• _DOCUMENT SEGMENT_
----
Any deal that scales back sanctions and allows Iran to keep operating its advanced nuclear development facilities even at a low level, is a fatal bargain. So says a new study by Simon Henderson of the Washington Institute and Olli Heinonen, a former deputy director-general of the International Atomic Energy Agency. Centrifuge technology is easy to hide, and reaching low-level enrichment is 75% of the work toward a bomb, they warn.

Barack Obama claims that his policy is prevention of an Iranian bomb, but he seems to have backed away from the commitment to stop Iran from gaining the capability to produce nuclear weapons. It seems that the P5+1 group is prepared to let Tehran rest at the point where it is several turns of the screwdriver away from the assembly of a bomb.

Israel, of course, is not prepared to live with that.

WORSE STILL is the nagging suspicion that Obama’s emerging deal with the Iranians involves tacit recognition of their hegemony in the Gulf region – which is what Tehran is truly after. This was the implicit warning brought to Israel early this year by one of America’s top experts on Iran, Dr. Amin Tarzi, director of Middle East studies at Marine Corps University in Quantico. “Iran wants nuclear capacity and a warhead,” he told the Begin-Sadat Center for Strategic Studies, “for imperial purposes, to prove that Iran is a special and great country, and to be able to dominate the Gulf region and the broader Middle East. Tehran is unlikely to use a nuclear warhead, but it wants to have one in order to achieve the status of a regional superpower, to be an equal partner with the US in dominating the Middle East.”
----
• _RECORD EXCERPTS_
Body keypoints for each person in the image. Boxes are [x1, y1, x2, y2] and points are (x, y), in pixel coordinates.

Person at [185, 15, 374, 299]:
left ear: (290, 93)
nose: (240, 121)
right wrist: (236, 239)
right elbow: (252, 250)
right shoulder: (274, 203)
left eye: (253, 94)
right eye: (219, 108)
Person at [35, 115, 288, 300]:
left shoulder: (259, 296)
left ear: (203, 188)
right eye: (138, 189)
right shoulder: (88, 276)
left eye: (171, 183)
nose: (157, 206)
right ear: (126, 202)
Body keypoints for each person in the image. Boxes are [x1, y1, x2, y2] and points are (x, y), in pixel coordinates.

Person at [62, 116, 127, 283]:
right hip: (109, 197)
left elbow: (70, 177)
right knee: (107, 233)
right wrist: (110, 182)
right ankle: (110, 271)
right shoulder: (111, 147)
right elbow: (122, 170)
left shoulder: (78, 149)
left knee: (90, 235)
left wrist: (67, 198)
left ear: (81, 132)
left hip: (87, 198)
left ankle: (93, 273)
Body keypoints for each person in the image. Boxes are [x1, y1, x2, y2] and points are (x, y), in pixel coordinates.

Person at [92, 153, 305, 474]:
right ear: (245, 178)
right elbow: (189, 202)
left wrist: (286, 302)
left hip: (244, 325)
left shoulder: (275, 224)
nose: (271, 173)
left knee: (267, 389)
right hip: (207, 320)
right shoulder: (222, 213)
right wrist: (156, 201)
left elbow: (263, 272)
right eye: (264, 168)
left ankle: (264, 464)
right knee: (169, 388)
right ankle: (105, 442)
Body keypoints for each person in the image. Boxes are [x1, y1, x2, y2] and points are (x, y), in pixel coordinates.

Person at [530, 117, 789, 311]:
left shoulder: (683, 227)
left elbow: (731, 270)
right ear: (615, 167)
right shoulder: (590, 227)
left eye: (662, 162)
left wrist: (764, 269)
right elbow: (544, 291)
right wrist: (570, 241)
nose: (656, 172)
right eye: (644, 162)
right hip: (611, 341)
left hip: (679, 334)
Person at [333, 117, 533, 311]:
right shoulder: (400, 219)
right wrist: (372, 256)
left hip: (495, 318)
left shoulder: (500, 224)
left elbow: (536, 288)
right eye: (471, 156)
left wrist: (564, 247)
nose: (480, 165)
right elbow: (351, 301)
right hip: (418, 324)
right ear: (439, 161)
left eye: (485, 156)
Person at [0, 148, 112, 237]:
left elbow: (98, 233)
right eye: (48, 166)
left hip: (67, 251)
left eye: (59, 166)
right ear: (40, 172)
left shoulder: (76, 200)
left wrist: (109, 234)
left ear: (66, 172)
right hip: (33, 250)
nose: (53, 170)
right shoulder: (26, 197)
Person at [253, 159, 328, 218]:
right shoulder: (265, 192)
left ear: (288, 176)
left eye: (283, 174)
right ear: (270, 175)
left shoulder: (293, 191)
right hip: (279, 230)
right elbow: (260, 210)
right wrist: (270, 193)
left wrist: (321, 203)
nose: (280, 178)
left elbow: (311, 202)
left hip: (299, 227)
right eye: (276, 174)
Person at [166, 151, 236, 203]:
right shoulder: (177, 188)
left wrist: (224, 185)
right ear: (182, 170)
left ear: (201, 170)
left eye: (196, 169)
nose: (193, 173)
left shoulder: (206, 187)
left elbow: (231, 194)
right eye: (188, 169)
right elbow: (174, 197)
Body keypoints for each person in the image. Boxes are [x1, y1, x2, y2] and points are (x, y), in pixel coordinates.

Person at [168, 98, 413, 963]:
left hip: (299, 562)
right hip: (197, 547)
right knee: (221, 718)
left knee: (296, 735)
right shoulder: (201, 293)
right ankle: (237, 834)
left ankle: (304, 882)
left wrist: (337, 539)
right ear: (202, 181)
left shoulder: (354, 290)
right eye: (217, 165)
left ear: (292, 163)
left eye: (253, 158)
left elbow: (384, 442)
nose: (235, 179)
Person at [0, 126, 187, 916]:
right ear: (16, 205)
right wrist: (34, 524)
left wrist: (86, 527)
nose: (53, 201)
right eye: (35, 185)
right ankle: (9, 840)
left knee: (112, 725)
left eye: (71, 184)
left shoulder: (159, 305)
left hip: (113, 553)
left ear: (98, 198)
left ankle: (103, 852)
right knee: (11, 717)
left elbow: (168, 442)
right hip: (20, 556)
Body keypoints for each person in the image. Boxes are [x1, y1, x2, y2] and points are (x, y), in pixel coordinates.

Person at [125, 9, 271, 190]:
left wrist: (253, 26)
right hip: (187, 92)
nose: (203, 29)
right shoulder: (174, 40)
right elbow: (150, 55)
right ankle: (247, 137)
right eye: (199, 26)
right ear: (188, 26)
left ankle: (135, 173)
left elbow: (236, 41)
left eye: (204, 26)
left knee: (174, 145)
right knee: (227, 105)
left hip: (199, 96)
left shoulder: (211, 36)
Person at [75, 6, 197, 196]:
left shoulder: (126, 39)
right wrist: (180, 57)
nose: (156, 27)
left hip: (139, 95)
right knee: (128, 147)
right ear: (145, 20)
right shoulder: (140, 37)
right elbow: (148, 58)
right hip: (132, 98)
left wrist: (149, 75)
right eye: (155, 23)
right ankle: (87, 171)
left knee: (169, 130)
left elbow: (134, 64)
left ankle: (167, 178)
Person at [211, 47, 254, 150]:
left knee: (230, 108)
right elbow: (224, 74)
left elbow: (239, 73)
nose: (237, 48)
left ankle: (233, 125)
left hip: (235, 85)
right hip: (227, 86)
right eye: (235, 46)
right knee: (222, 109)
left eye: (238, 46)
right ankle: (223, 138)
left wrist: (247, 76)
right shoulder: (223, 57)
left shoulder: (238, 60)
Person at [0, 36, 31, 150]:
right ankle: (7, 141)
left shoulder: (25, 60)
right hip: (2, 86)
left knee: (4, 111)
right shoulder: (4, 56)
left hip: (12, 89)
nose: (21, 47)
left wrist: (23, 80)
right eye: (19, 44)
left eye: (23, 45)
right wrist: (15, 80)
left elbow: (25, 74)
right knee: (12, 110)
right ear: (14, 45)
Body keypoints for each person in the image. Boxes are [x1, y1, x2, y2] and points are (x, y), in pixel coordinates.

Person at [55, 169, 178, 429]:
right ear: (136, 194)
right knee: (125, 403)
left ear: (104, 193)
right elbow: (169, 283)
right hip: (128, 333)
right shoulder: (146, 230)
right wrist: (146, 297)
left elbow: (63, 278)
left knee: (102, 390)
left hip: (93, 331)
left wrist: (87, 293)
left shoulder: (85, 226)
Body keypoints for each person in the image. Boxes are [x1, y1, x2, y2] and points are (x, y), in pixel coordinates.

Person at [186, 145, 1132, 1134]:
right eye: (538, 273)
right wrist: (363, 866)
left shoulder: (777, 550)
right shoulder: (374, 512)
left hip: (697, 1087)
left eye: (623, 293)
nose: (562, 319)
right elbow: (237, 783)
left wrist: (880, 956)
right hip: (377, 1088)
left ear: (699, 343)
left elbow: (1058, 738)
----
• _WHAT YOU HAVE TO DO_
Update the passage on the Iran nuclear deal between "Barack Obama claims" and "live with that.", inclusive, replacing "screwdriver" with "wrench". The records have no connection to the passage on the Iran nuclear deal.

• _ANSWER FOR THE TASK_
Barack Obama claims that his policy is prevention of an Iranian bomb, but he seems to have backed away from the commitment to stop Iran from gaining the capability to produce nuclear weapons. It seems that the P5+1 group is prepared to let Tehran rest at the point where it is several turns of the wrench away from the assembly of a bomb.

Israel, of course, is not prepared to live with that.